Copy out precisely the lines from the start of the data through the line with "X197500000Y-68500000D03*", and keep pictures out of it.
━━━━━ Material for this task ━━━━━
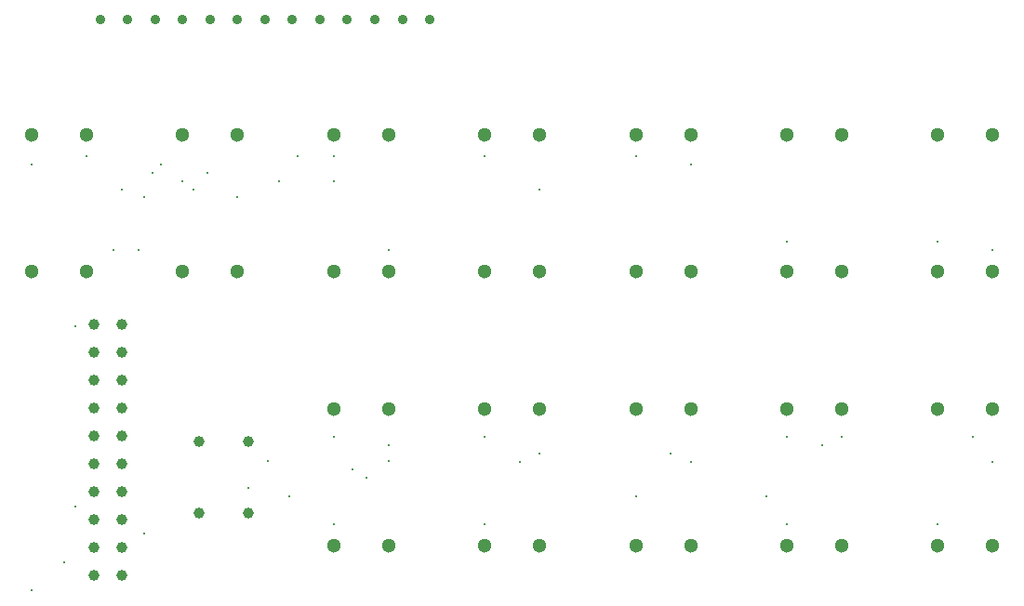
<source format=gbr>
%TF.GenerationSoftware,KiCad,Pcbnew,9.0.6*%
%TF.CreationDate,2026-01-11T11:54:54+09:00*%
%TF.ProjectId,MH01852029121Z2_MJ-HF_control,4d483031-3835-4323-9032-393132315a32,rev?*%
%TF.SameCoordinates,Original*%
%TF.FileFunction,Plated,1,2,PTH,Drill*%
%TF.FilePolarity,Positive*%
%FSLAX46Y46*%
G04 Gerber Fmt 4.6, Leading zero omitted, Abs format (unit mm)*
G04 Created by KiCad (PCBNEW 9.0.6) date 2026-01-11 11:54:54*
%MOMM*%
%LPD*%
G01*
G04 APERTURE LIST*
%TA.AperFunction,ViaDrill*%
%ADD10C,0.300000*%
%TD*%
%TA.AperFunction,ComponentDrill*%
%ADD11C,0.900000*%
%TD*%
%TA.AperFunction,ComponentDrill*%
%ADD12C,1.000000*%
%TD*%
%TA.AperFunction,ComponentDrill*%
%ADD13C,1.300000*%
%TD*%
G04 APERTURE END LIST*
D10*
X165000000Y-41500000D03*
X165000000Y-80250000D03*
X168000000Y-77699000D03*
X169000000Y-56250000D03*
X169000000Y-72619000D03*
X170000000Y-40750000D03*
X172500000Y-49250000D03*
X173250000Y-43750000D03*
X174750000Y-49250000D03*
X175250000Y-44500000D03*
X175250000Y-75121000D03*
X176000000Y-42250000D03*
X176750000Y-41500000D03*
X178750000Y-43000000D03*
X179750000Y-43750000D03*
X181000000Y-42250000D03*
X183750000Y-44500000D03*
X184750000Y-71000000D03*
X186500000Y-68500000D03*
X187500000Y-43000000D03*
X188500000Y-71750000D03*
X189250000Y-40750000D03*
X192500000Y-40750000D03*
X192500000Y-43000000D03*
X192500000Y-66294000D03*
X192500000Y-74250000D03*
X194250000Y-69250000D03*
X195500000Y-70000000D03*
X197500000Y-49250000D03*
X197500000Y-67056000D03*
X197500000Y-68500000D03*
X206250000Y-40750000D03*
X206250000Y-66294000D03*
X206250000Y-74250000D03*
X209500000Y-68580000D03*
X211250000Y-43750000D03*
X211250000Y-67818000D03*
X220000000Y-40750000D03*
X220000000Y-71750000D03*
X223139000Y-67818000D03*
X225000000Y-41500000D03*
X225000000Y-68580000D03*
X231902000Y-71755000D03*
X233750000Y-48500000D03*
X233750000Y-66294000D03*
X233750000Y-74250000D03*
X236982000Y-67056000D03*
X238750000Y-66294000D03*
X247500000Y-48500000D03*
X247500000Y-74250000D03*
X250698000Y-66294000D03*
X252500000Y-49250000D03*
X252500000Y-68580000D03*
D11*
%TO.C,J1*%
X171250000Y-28250000D03*
X173750000Y-28250000D03*
X176250000Y-28250000D03*
X178750000Y-28250000D03*
X181250000Y-28250000D03*
X183750000Y-28250000D03*
X186250000Y-28250000D03*
X188750000Y-28250000D03*
X191250000Y-28250000D03*
X193750000Y-28250000D03*
X196250000Y-28250000D03*
X198750000Y-28250000D03*
X201250000Y-28250000D03*
D12*
%TO.C,J3*%
X170710000Y-56090000D03*
X170710000Y-58630000D03*
X170710000Y-61170000D03*
X170710000Y-63710000D03*
X170710000Y-66250000D03*
X170710000Y-68790000D03*
X170710000Y-71330000D03*
X170710000Y-73870000D03*
X170710000Y-76410000D03*
X170710000Y-78950000D03*
X173250000Y-56090000D03*
X173250000Y-58630000D03*
X173250000Y-61170000D03*
X173250000Y-63710000D03*
X173250000Y-66250000D03*
X173250000Y-68790000D03*
X173250000Y-71330000D03*
X173250000Y-73870000D03*
X173250000Y-76410000D03*
X173250000Y-78950000D03*
%TO.C,SW22*%
X180250000Y-66750000D03*
X180250000Y-73250000D03*
X184750000Y-66750000D03*
X184750000Y-73250000D03*
D13*
%TO.C,SW8*%
X165000000Y-38750000D03*
X165000000Y-51250000D03*
X170000000Y-38750000D03*
X170000000Y-51250000D03*
%TO.C,SW9*%
X178750000Y-38750000D03*
X178750000Y-51250000D03*
X183750000Y-38750000D03*
X183750000Y-51250000D03*
%TO.C,SW10*%
X192500000Y-38750000D03*
X192500000Y-51250000D03*
%TO.C,SW23*%
X192500000Y-63750000D03*
X192500000Y-76250000D03*
%TO.C,SW10*%
X197500000Y-38750000D03*
X197500000Y-51250000D03*
%TO.C,SW23*%
X197500000Y-63750000D03*
X197500000Y-76250000D03*
%TO.C,SW11*%
X206250000Y-38750000D03*
X206250000Y-51250000D03*
%TO.C,SW24*%
X206250000Y-63750000D03*
X206250000Y-76250000D03*
%TO.C,SW11*%
X211250000Y-38750000D03*
X211250000Y-51250000D03*
%TO.C,SW24*%
X211250000Y-63750000D03*
X211250000Y-76250000D03*
%TO.C,SW12*%
X220000000Y-38750000D03*
X220000000Y-51250000D03*
%TO.C,SW25*%
X220000000Y-63750000D03*
X220000000Y-76250000D03*
%TO.C,SW12*%
X225000000Y-38750000D03*
X225000000Y-51250000D03*
%TO.C,SW25*%
X225000000Y-63750000D03*
X225000000Y-76250000D03*
%TO.C,SW13*%
X233750000Y-38750000D03*
X233750000Y-51250000D03*
%TO.C,SW26*%
X233750000Y-63750000D03*
X233750000Y-76250000D03*
%TO.C,SW13*%
X238750000Y-38750000D03*
X238750000Y-51250000D03*
%TO.C,SW26*%
X238750000Y-63750000D03*
X238750000Y-76250000D03*
%TO.C,SW14*%
X247500000Y-38750000D03*
X247500000Y-51250000D03*
%TO.C,SW27*%
X247500000Y-63750000D03*
X247500000Y-76250000D03*
%TO.C,SW14*%
X252500000Y-38750000D03*
X252500000Y-51250000D03*
%TO.C,SW27*%
X252500000Y-63750000D03*
X252500000Y-76250000D03*
M02*

</source>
━━━━━
▸ **Response area**
<source format=gbr>
%TF.GenerationSoftware,KiCad,Pcbnew,9.0.6*%
%TF.CreationDate,2026-01-11T11:54:54+09:00*%
%TF.ProjectId,MH01852029121Z2_MJ-HF_control,4d483031-3835-4323-9032-393132315a32,rev?*%
%TF.SameCoordinates,Original*%
%TF.FileFunction,Plated,1,2,PTH,Drill*%
%TF.FilePolarity,Positive*%
%FSLAX46Y46*%
G04 Gerber Fmt 4.6, Leading zero omitted, Abs format (unit mm)*
G04 Created by KiCad (PCBNEW 9.0.6) date 2026-01-11 11:54:54*
%MOMM*%
%LPD*%
G01*
G04 APERTURE LIST*
%TA.AperFunction,ViaDrill*%
%ADD10C,0.300000*%
%TD*%
%TA.AperFunction,ComponentDrill*%
%ADD11C,0.900000*%
%TD*%
%TA.AperFunction,ComponentDrill*%
%ADD12C,1.000000*%
%TD*%
%TA.AperFunction,ComponentDrill*%
%ADD13C,1.300000*%
%TD*%
G04 APERTURE END LIST*
D10*
X165000000Y-41500000D03*
X165000000Y-80250000D03*
X168000000Y-77699000D03*
X169000000Y-56250000D03*
X169000000Y-72619000D03*
X170000000Y-40750000D03*
X172500000Y-49250000D03*
X173250000Y-43750000D03*
X174750000Y-49250000D03*
X175250000Y-44500000D03*
X175250000Y-75121000D03*
X176000000Y-42250000D03*
X176750000Y-41500000D03*
X178750000Y-43000000D03*
X179750000Y-43750000D03*
X181000000Y-42250000D03*
X183750000Y-44500000D03*
X184750000Y-71000000D03*
X186500000Y-68500000D03*
X187500000Y-43000000D03*
X188500000Y-71750000D03*
X189250000Y-40750000D03*
X192500000Y-40750000D03*
X192500000Y-43000000D03*
X192500000Y-66294000D03*
X192500000Y-74250000D03*
X194250000Y-69250000D03*
X195500000Y-70000000D03*
X197500000Y-49250000D03*
X197500000Y-67056000D03*
X197500000Y-68500000D03*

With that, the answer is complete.